Three years after that, Islanders fans might recall, the team signed a 25-year lease in Brooklyn at the newly opened Barclays Center. After plans to renovate the Coliseum were continually shot down by Nassau County politicians in the years prior, it was just about the only choice that owner Charles Wang had left.
Looking Forward
The point is this: the Islanders left Nassau County because Nassau County could no longer support them. And while their original fans may not be enamored of the team’s new home, they weren’t exactly in love with its old one either. Not toward the end, at least, not when the arena needed them most. How could anyone – politicians included – justify renovations for a building that ranked dead last in attendance during its team’s playoff-bound season?
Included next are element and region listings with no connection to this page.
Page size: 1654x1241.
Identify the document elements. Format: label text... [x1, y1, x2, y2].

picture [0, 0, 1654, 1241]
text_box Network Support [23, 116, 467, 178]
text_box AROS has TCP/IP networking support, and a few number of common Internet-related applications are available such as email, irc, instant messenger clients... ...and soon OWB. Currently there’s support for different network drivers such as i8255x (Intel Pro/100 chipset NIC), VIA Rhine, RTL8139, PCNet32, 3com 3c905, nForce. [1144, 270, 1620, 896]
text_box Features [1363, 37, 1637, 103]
So while it’s easy to blame relocation for the Isles’ low attendance numbers this season, just remember that it’s been quite some time since they were a popular show by NHL standards. There’s an obvious trend here, one that can’t be obscured by the Coliseum’s bittersweet revival in its final season.
Still, all is not lost for the Islanders in their new digs in Brooklyn. Yes, many seats have been left empty during weeknight games against small-market opponents. (So it is for multiple teams in the league.) And yes, the arena still feels more like a hotel than a home for the Isles and their fans. But there have been glimpses of Barclays Centers’ potential, namely in a Dec. 2 tilt against the Rangers.
The building was sold out, it was loud, and it was downright elated when the Islanders clinched a 2-1 shootout victory over their crosstown rivals. Detractors might point to the number of Rangers fans in the building, but when were things ever different in the Coliseum? Part of what makes that rivalry so fun – a large part of it, in fact – is the ongoing turf war between the two fan bases. And it was waged at full tilt in the teams’ first meeting in Brooklyn.
Nights like that are what a new arena needs to start finding its soul. The Coliseum, keep in mind, endured some pretty barren years before it became the madhouse it’s so fondly remembered as today. A bond between an arena and its fans is forged through shared experience; it is hardened one memorable moment at a time. This current Islanders team has plenty of moments left to deliver.
So turn the page, Islanders fans; that last chapter is over. (And no, the team is not going back.) There’s a new one beginning in Brooklyn and though it all feels very different, let’s acknowledge the truth together: that’s a good thing.